Residents of sleepy Summerhaven, NC wouldn’t accept the fact that their community was at risk for wildfires, so, after locating the highest at-risk area - the only single-lane road that led in and out of the community - they went to work, collaborating with local officials to tackle this challenge. As a result of their efforts, they were officially recognized as a Firewise Communities/USA® site in 2011.

Summerhaven NCSummerhaven is a small community located in the southern Appalachians, east of Asheville, in Swannanoa, North Carolina. Similar to the nature of many small communities, access in and out of Summerhaven is quite limited. There is essentially only one single-lane road, with a few places to pass, that both evacuating residents and incoming emergency vehicles would have to use in the event of a wildfire. This poses many safety hazards due to the fact that the road starts at an elevation of about 2400 feet and quickly climbs to about 3200 feet within a mile, making a hasty evacuation even more complicated on this steep road.

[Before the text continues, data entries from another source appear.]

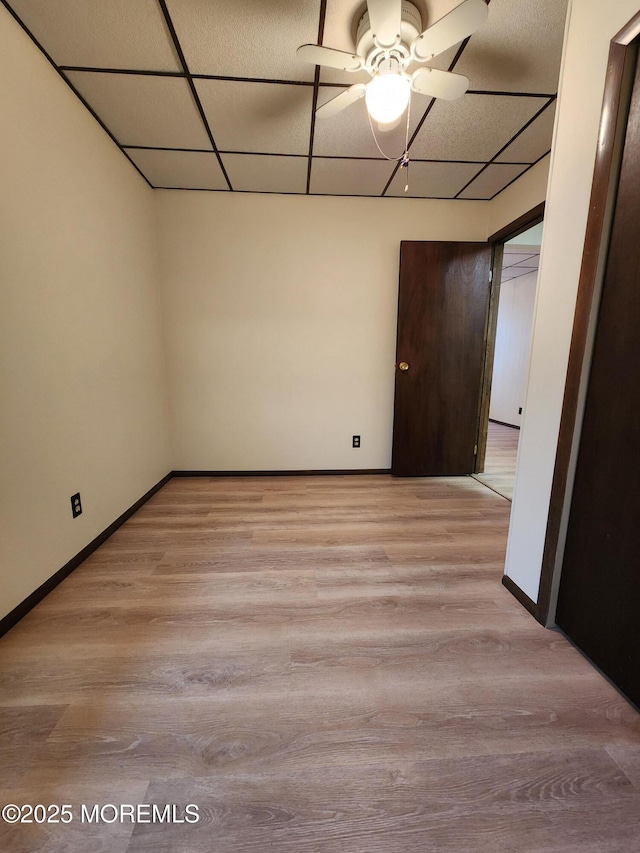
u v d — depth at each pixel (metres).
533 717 1.08
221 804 0.87
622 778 0.92
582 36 1.21
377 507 2.64
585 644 1.29
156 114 2.00
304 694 1.15
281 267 3.05
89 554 1.97
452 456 3.35
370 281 3.12
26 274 1.50
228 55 1.62
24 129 1.49
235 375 3.20
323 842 0.80
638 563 1.07
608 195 1.13
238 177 2.68
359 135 2.16
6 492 1.40
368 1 1.16
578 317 1.25
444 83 1.51
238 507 2.64
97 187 2.06
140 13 1.42
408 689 1.18
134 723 1.06
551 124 2.06
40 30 1.49
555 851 0.79
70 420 1.81
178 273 3.01
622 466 1.11
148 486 2.79
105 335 2.14
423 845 0.79
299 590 1.68
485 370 3.31
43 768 0.94
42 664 1.26
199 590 1.68
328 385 3.26
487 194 2.94
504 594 1.66
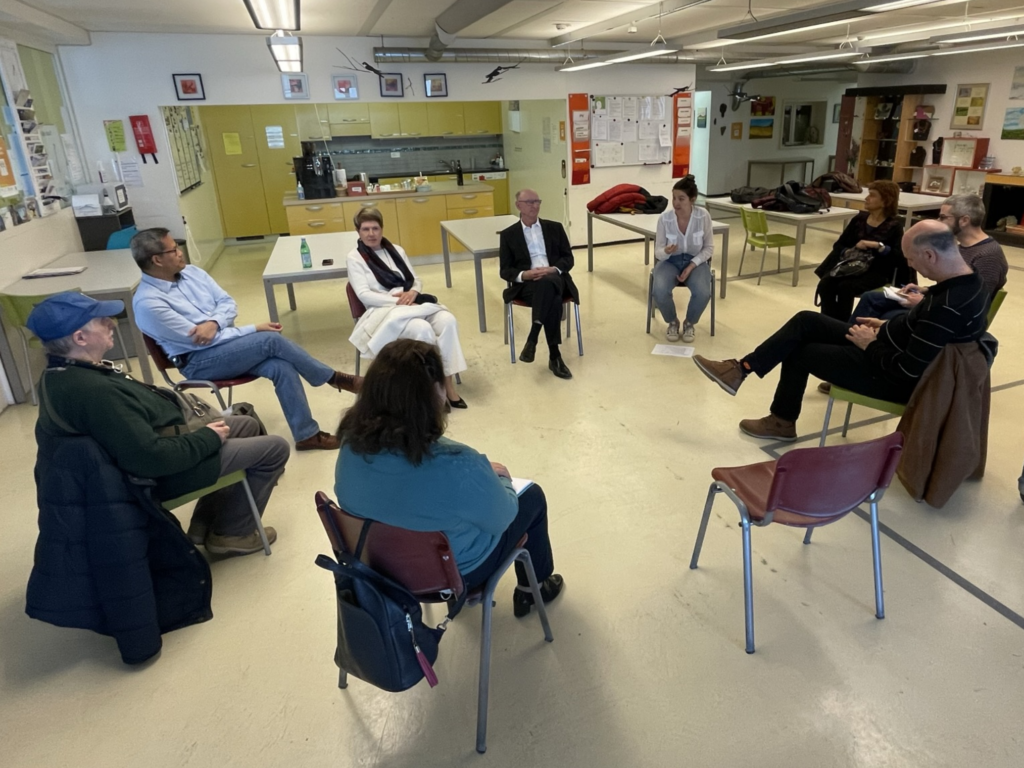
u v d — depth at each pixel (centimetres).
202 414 224
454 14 467
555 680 175
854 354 256
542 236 403
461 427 325
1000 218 730
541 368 399
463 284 613
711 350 419
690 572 215
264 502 232
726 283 563
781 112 1073
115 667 186
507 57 623
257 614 204
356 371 378
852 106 882
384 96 626
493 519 150
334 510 145
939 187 793
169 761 157
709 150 1058
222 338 297
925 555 218
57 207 459
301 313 536
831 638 185
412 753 157
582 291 570
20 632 201
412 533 136
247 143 848
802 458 163
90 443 170
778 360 285
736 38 490
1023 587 202
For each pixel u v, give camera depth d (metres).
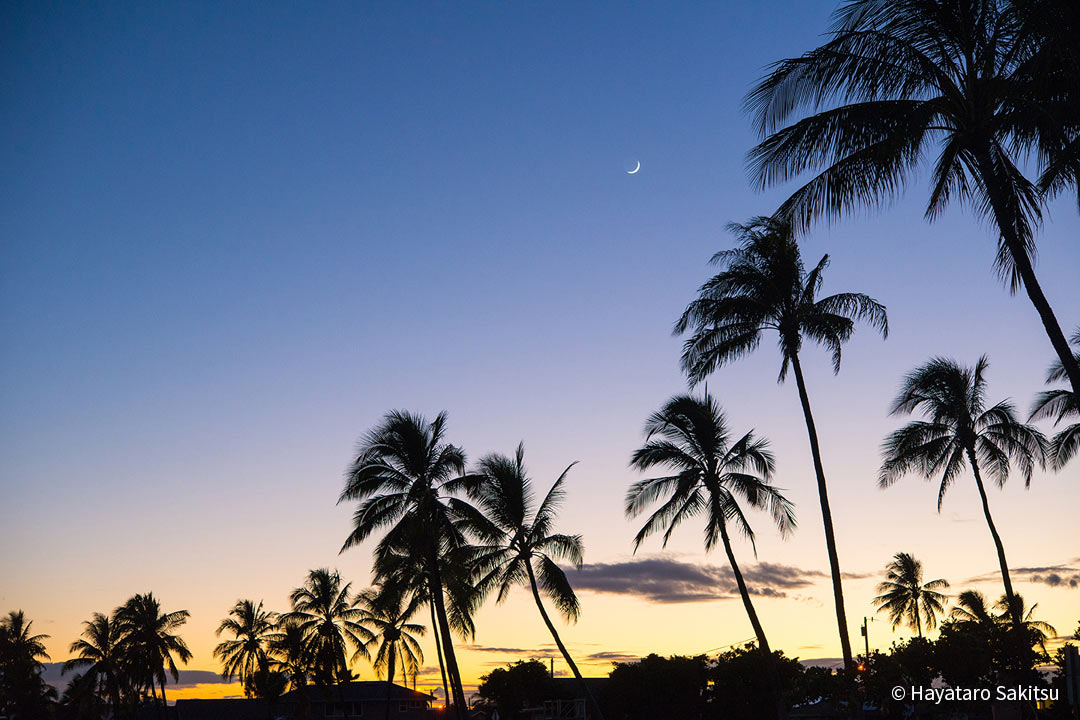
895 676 35.62
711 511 42.69
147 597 89.88
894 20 19.69
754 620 41.09
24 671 88.06
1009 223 18.84
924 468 45.62
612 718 63.91
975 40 19.19
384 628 82.94
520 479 49.03
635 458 43.62
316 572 87.69
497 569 48.19
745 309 35.09
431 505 43.69
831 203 20.81
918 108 19.34
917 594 80.12
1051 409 44.00
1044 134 19.23
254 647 90.81
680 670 62.97
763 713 59.50
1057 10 17.05
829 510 33.03
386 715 87.50
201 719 97.62
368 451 45.06
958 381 45.34
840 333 34.62
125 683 87.31
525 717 73.31
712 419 43.41
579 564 47.53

Local residents recognized the safety issues that this road posed, not only due to its dangerous incline, but also from all of the wildlife that has overgrown its borders on both sides of the road. The road is bordered by drainages on either side that are overgrown with laurel, rhododendron and large stands of dead eastern hemlock trees that were killed by invading insects. Essentially, this road was the community’s main source of evacuation in cases of emergency and was a complete fire hazard. Its overgrown woods would become fuel in the event of a wildfire.

Though residents were aware of this impending fire hazard, they needed the support of the Firewise Communities/USA® Recognition Program to give them the tools to organize efforts and coordinate functions. With the help of local Swannanoa volunteer firefighters and the North Carolina Forest Service, they were able to hold a community work day on October 8,, 2011. To this day, residents continue to remove flammable materials from around their homes, and the North Carolina Forest Service have created a fire break through a dense stand of rhododendron on the north side of the community. Plans to do so on the south side are already underway. In addition, they’ve made a decision to cut back flammable vegetation along portions of the road in order to improve ingress and egress during the event of a wildfire.

Summerhaven is an excellent example of a community taking what could have been a disastrous situation and, with the help of local fire departments and the Firewise Communities Program, creating a defensible space to help reduce the likelihood that their homes will catch fire in the event of a wildfire. They were officially recognized as a Firewise site on September of 2011, and continue to make efforts to reduce wildfire risk in their area.